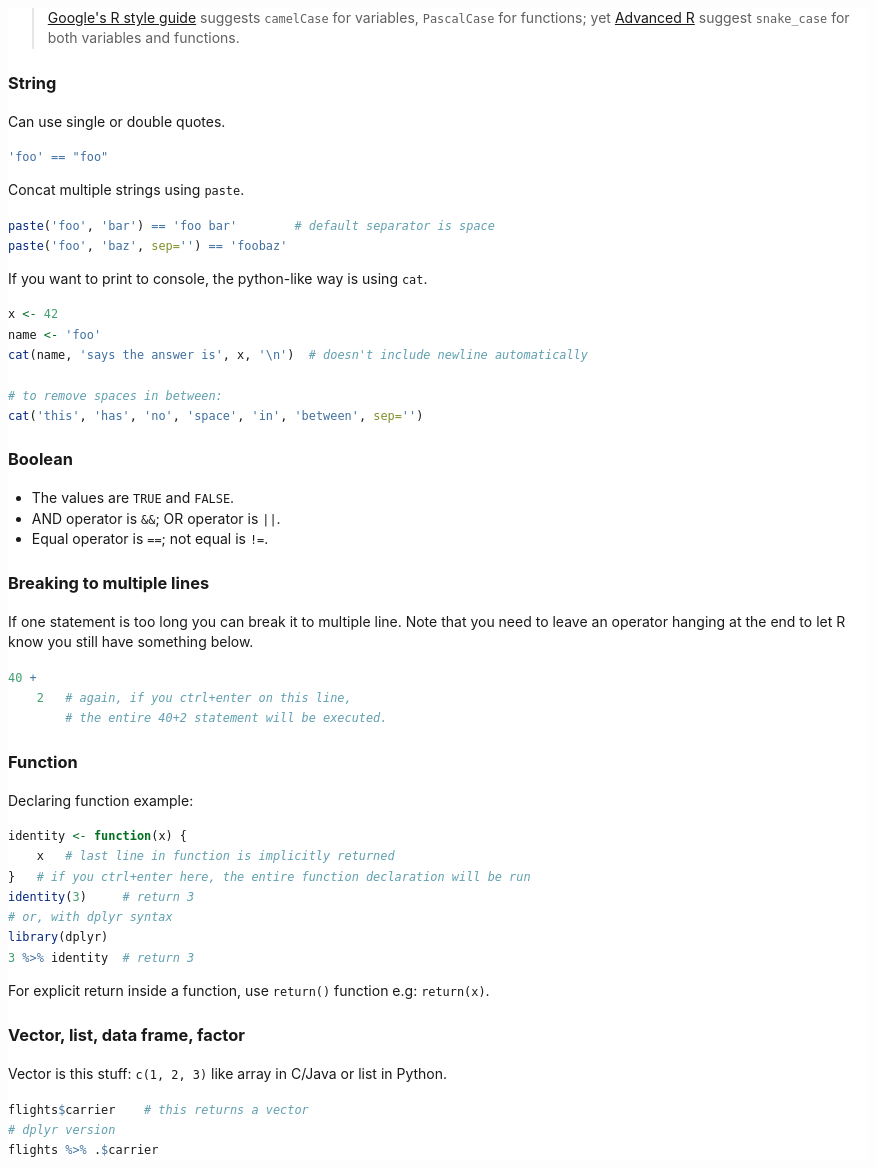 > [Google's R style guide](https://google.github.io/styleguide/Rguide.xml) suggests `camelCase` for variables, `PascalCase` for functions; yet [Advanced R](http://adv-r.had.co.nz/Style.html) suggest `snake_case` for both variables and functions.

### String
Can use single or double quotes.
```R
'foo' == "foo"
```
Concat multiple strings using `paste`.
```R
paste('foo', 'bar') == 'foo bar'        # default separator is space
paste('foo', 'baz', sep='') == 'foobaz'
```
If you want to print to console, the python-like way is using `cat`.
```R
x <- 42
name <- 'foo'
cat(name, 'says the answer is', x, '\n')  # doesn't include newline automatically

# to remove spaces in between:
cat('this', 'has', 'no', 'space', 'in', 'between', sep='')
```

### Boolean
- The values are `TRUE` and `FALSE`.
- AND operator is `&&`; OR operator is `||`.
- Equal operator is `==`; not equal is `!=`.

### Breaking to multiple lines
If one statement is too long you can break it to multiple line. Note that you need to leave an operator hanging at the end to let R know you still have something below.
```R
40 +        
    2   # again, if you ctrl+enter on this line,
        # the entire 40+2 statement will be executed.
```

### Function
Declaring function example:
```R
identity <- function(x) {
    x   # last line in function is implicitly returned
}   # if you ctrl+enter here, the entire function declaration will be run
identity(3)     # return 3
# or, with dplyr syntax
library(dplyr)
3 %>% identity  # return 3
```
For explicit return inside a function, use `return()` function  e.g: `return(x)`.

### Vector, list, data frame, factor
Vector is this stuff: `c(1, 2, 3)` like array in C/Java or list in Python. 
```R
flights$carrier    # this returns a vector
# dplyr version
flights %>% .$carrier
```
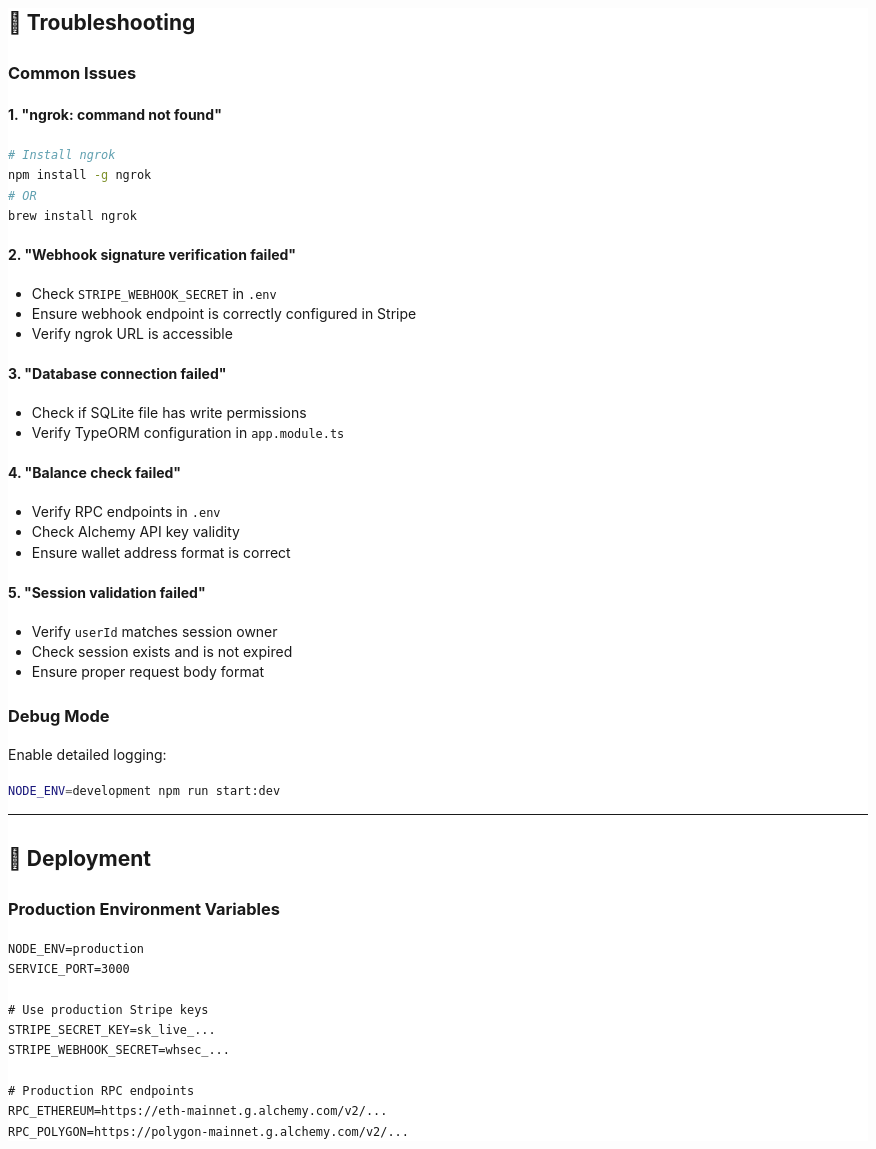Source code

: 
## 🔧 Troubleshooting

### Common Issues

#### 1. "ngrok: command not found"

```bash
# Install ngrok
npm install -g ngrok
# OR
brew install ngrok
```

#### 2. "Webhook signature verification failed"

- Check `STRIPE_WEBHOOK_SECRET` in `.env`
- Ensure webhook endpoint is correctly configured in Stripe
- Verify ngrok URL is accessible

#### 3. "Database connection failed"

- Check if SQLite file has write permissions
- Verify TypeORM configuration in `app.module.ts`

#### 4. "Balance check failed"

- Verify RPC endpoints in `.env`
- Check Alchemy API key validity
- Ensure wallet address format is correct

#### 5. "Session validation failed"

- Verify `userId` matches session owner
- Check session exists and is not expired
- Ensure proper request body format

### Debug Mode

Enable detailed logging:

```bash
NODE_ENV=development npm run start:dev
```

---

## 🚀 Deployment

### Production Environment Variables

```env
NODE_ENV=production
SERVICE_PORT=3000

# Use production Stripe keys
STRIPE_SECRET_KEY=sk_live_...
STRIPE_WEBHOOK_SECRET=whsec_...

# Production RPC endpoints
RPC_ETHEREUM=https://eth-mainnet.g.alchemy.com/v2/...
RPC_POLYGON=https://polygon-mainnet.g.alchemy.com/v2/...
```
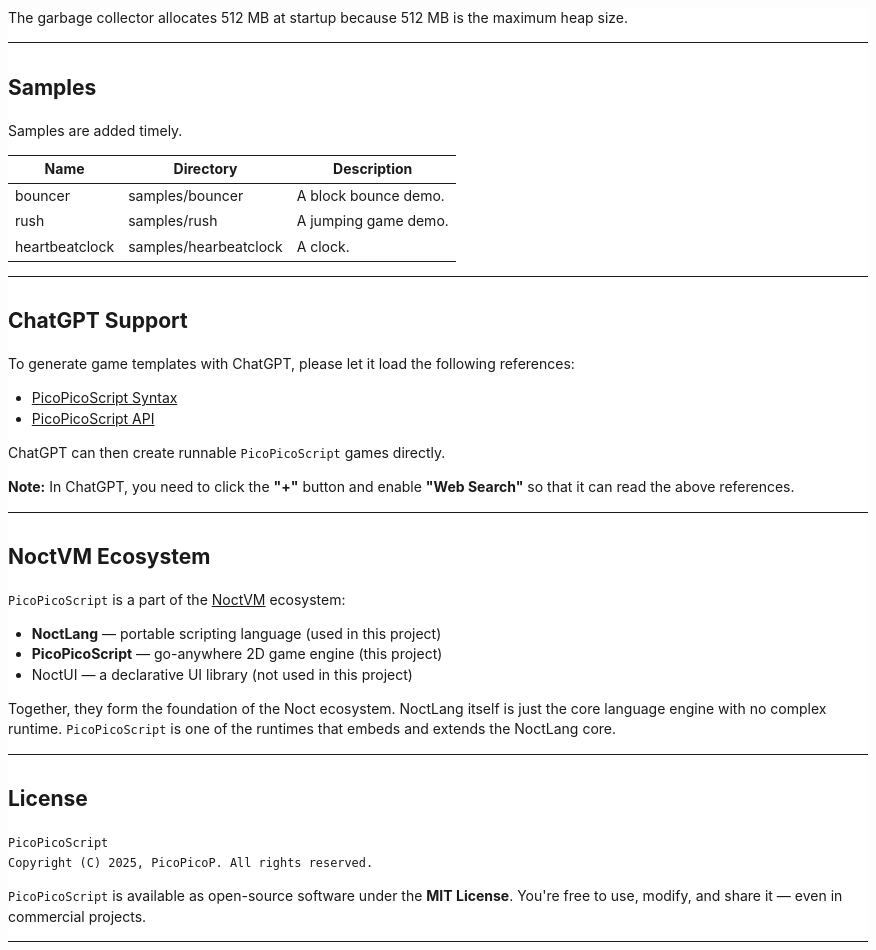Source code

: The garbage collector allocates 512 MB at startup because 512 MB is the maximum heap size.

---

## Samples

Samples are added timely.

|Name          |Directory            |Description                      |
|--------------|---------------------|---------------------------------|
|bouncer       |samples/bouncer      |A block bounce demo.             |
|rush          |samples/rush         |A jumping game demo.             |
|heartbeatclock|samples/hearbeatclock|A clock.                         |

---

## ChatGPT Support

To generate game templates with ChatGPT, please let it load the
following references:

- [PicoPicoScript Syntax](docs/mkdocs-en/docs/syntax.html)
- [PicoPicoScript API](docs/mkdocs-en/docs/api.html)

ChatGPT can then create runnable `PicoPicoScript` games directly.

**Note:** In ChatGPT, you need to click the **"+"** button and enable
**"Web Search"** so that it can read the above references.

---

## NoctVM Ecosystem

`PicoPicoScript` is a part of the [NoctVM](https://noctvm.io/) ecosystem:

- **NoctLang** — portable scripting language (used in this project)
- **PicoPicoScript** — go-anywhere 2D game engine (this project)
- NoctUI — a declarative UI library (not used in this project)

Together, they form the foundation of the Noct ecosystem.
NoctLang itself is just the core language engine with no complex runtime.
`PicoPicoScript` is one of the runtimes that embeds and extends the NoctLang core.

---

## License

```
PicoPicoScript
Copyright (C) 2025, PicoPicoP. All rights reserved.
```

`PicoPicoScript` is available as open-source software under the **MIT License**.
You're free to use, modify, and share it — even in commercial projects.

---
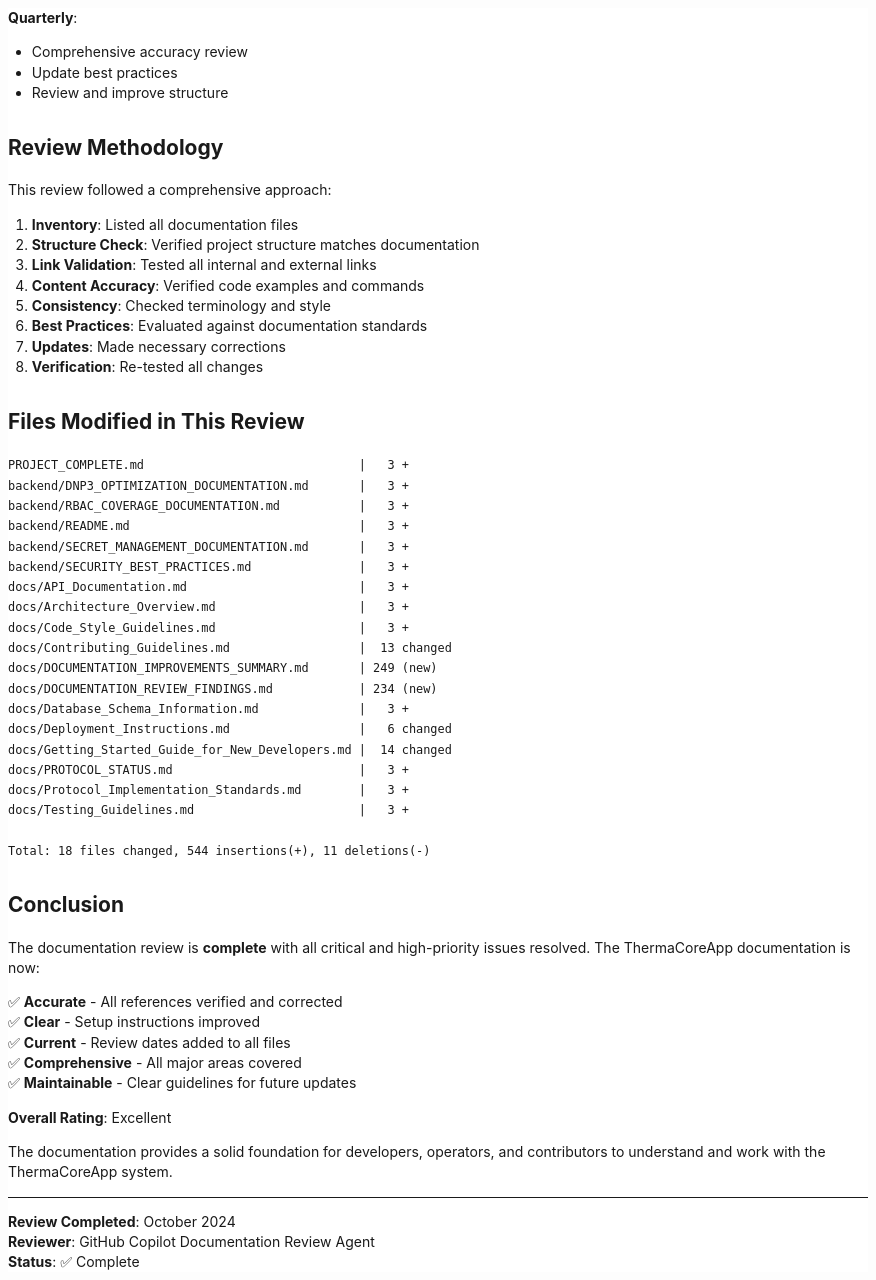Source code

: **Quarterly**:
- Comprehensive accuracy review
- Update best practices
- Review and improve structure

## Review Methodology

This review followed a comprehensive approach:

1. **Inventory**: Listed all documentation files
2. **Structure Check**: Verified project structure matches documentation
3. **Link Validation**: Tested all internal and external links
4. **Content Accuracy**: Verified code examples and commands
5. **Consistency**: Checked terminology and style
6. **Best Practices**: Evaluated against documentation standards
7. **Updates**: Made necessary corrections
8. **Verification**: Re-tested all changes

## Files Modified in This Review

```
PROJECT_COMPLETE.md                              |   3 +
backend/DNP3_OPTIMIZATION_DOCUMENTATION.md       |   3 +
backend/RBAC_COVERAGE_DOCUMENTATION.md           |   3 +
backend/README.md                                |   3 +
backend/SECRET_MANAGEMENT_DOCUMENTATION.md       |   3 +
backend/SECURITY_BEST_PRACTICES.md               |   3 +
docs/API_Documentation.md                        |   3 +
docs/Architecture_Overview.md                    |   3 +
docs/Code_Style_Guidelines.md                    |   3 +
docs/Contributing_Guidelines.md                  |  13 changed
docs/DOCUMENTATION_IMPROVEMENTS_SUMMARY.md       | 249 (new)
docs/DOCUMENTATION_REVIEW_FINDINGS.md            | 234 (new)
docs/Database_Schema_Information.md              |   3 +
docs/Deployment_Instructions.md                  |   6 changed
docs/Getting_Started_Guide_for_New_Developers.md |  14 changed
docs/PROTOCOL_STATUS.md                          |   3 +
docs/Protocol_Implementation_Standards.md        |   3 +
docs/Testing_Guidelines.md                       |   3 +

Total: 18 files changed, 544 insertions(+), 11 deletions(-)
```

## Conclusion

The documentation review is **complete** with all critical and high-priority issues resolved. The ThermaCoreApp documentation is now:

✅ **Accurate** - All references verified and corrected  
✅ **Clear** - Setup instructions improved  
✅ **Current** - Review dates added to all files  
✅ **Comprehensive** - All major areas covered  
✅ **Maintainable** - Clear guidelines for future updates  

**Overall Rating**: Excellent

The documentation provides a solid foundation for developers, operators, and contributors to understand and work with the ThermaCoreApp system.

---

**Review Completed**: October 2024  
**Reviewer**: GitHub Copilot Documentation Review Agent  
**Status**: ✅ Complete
================================
▶ WHAT THIS TASK INVOLVES
Would you copy out every line of the data above exactly, minus the pictures?

▶ FINISHED EXERCISE
 > [Google's R style guide](https://google.github.io/styleguide/Rguide.xml) suggests `camelCase` for variables, `PascalCase` for functions; yet [Advanced R](http://adv-r.had.co.nz/Style.html) suggest `snake_case` for both variables and functions.

### String
Can use single or double quotes.
```R
'foo' == "foo"
```
Concat multiple strings using `paste`.
```R
paste('foo', 'bar') == 'foo bar'        # default separator is space
paste('foo', 'baz', sep='') == 'foobaz'
```
If you want to print to console, the python-like way is using `cat`.
```R
x <- 42
name <- 'foo'
cat(name, 'says the answer is', x, '\n')  # doesn't include newline automatically

# to remove spaces in between:
cat('this', 'has', 'no', 'space', 'in', 'between', sep='')
```

### Boolean
- The values are `TRUE` and `FALSE`.
- AND operator is `&&`; OR operator is `||`.
- Equal operator is `==`; not equal is `!=`.

### Breaking to multiple lines
If one statement is too long you can break it to multiple line. Note that you need to leave an operator hanging at the end to let R know you still have something below.
```R
40 +        
    2   # again, if you ctrl+enter on this line,
        # the entire 40+2 statement will be executed.
```

### Function
Declaring function example:
```R
identity <- function(x) {
    x   # last line in function is implicitly returned
}   # if you ctrl+enter here, the entire function declaration will be run
identity(3)     # return 3
# or, with dplyr syntax
library(dplyr)
3 %>% identity  # return 3
```
For explicit return inside a function, use `return()` function  e.g: `return(x)`.

### Vector, list, data frame, factor
Vector is this stuff: `c(1, 2, 3)` like array in C/Java or list in Python. 
```R
flights$carrier    # this returns a vector
# dplyr version
flights %>% .$carrier
```
Source code

: 
## 🔧 Troubleshooting

### Common Issues

#### 1. "ngrok: command not found"

```bash
# Install ngrok
npm install -g ngrok
# OR
brew install ngrok
```

#### 2. "Webhook signature verification failed"

- Check `STRIPE_WEBHOOK_SECRET` in `.env`
- Ensure webhook endpoint is correctly configured in Stripe
- Verify ngrok URL is accessible

#### 3. "Database connection failed"

- Check if SQLite file has write permissions
- Verify TypeORM configuration in `app.module.ts`

#### 4. "Balance check failed"

- Verify RPC endpoints in `.env`
- Check Alchemy API key validity
- Ensure wallet address format is correct

#### 5. "Session validation failed"

- Verify `userId` matches session owner
- Check session exists and is not expired
- Ensure proper request body format

### Debug Mode

Enable detailed logging:

```bash
NODE_ENV=development npm run start:dev
```

---

## 🚀 Deployment

### Production Environment Variables

```env
NODE_ENV=production
SERVICE_PORT=3000

# Use production Stripe keys
STRIPE_SECRET_KEY=sk_live_...
STRIPE_WEBHOOK_SECRET=whsec_...

# Production RPC endpoints
RPC_ETHEREUM=https://eth-mainnet.g.alchemy.com/v2/...
RPC_POLYGON=https://polygon-mainnet.g.alchemy.com/v2/...
```
Source code

: The garbage collector allocates 512 MB at startup because 512 MB is the maximum heap size.

---

## Samples

Samples are added timely.

|Name          |Directory            |Description                      |
|--------------|---------------------|---------------------------------|
|bouncer       |samples/bouncer      |A block bounce demo.             |
|rush          |samples/rush         |A jumping game demo.             |
|heartbeatclock|samples/hearbeatclock|A clock.                         |

---

## ChatGPT Support

To generate game templates with ChatGPT, please let it load the
following references:

- [PicoPicoScript Syntax](docs/mkdocs-en/docs/syntax.html)
- [PicoPicoScript API](docs/mkdocs-en/docs/api.html)

ChatGPT can then create runnable `PicoPicoScript` games directly.

**Note:** In ChatGPT, you need to click the **"+"** button and enable
**"Web Search"** so that it can read the above references.

---

## NoctVM Ecosystem

`PicoPicoScript` is a part of the [NoctVM](https://noctvm.io/) ecosystem:

- **NoctLang** — portable scripting language (used in this project)
- **PicoPicoScript** — go-anywhere 2D game engine (this project)
- NoctUI — a declarative UI library (not used in this project)

Together, they form the foundation of the Noct ecosystem.
NoctLang itself is just the core language engine with no complex runtime.
`PicoPicoScript` is one of the runtimes that embeds and extends the NoctLang core.

---

## License

```
PicoPicoScript
Copyright (C) 2025, PicoPicoP. All rights reserved.
```

`PicoPicoScript` is available as open-source software under the **MIT License**.
You're free to use, modify, and share it — even in commercial projects.

---
Source code

: **Quarterly**:
- Comprehensive accuracy review
- Update best practices
- Review and improve structure

## Review Methodology

This review followed a comprehensive approach:

1. **Inventory**: Listed all documentation files
2. **Structure Check**: Verified project structure matches documentation
3. **Link Validation**: Tested all internal and external links
4. **Content Accuracy**: Verified code examples and commands
5. **Consistency**: Checked terminology and style
6. **Best Practices**: Evaluated against documentation standards
7. **Updates**: Made necessary corrections
8. **Verification**: Re-tested all changes

## Files Modified in This Review

```
PROJECT_COMPLETE.md                              |   3 +
backend/DNP3_OPTIMIZATION_DOCUMENTATION.md       |   3 +
backend/RBAC_COVERAGE_DOCUMENTATION.md           |   3 +
backend/README.md                                |   3 +
backend/SECRET_MANAGEMENT_DOCUMENTATION.md       |   3 +
backend/SECURITY_BEST_PRACTICES.md               |   3 +
docs/API_Documentation.md                        |   3 +
docs/Architecture_Overview.md                    |   3 +
docs/Code_Style_Guidelines.md                    |   3 +
docs/Contributing_Guidelines.md                  |  13 changed
docs/DOCUMENTATION_IMPROVEMENTS_SUMMARY.md       | 249 (new)
docs/DOCUMENTATION_REVIEW_FINDINGS.md            | 234 (new)
docs/Database_Schema_Information.md              |   3 +
docs/Deployment_Instructions.md                  |   6 changed
docs/Getting_Started_Guide_for_New_Developers.md |  14 changed
docs/PROTOCOL_STATUS.md                          |   3 +
docs/Protocol_Implementation_Standards.md        |   3 +
docs/Testing_Guidelines.md                       |   3 +

Total: 18 files changed, 544 insertions(+), 11 deletions(-)
```

## Conclusion

The documentation review is **complete** with all critical and high-priority issues resolved. The ThermaCoreApp documentation is now:

✅ **Accurate** - All references verified and corrected  
✅ **Clear** - Setup instructions improved  
✅ **Current** - Review dates added to all files  
✅ **Comprehensive** - All major areas covered  
✅ **Maintainable** - Clear guidelines for future updates  

**Overall Rating**: Excellent

The documentation provides a solid foundation for developers, operators, and contributors to understand and work with the ThermaCoreApp system.

---

**Review Completed**: October 2024  
**Reviewer**: GitHub Copilot Documentation Review Agent  
**Status**: ✅ Complete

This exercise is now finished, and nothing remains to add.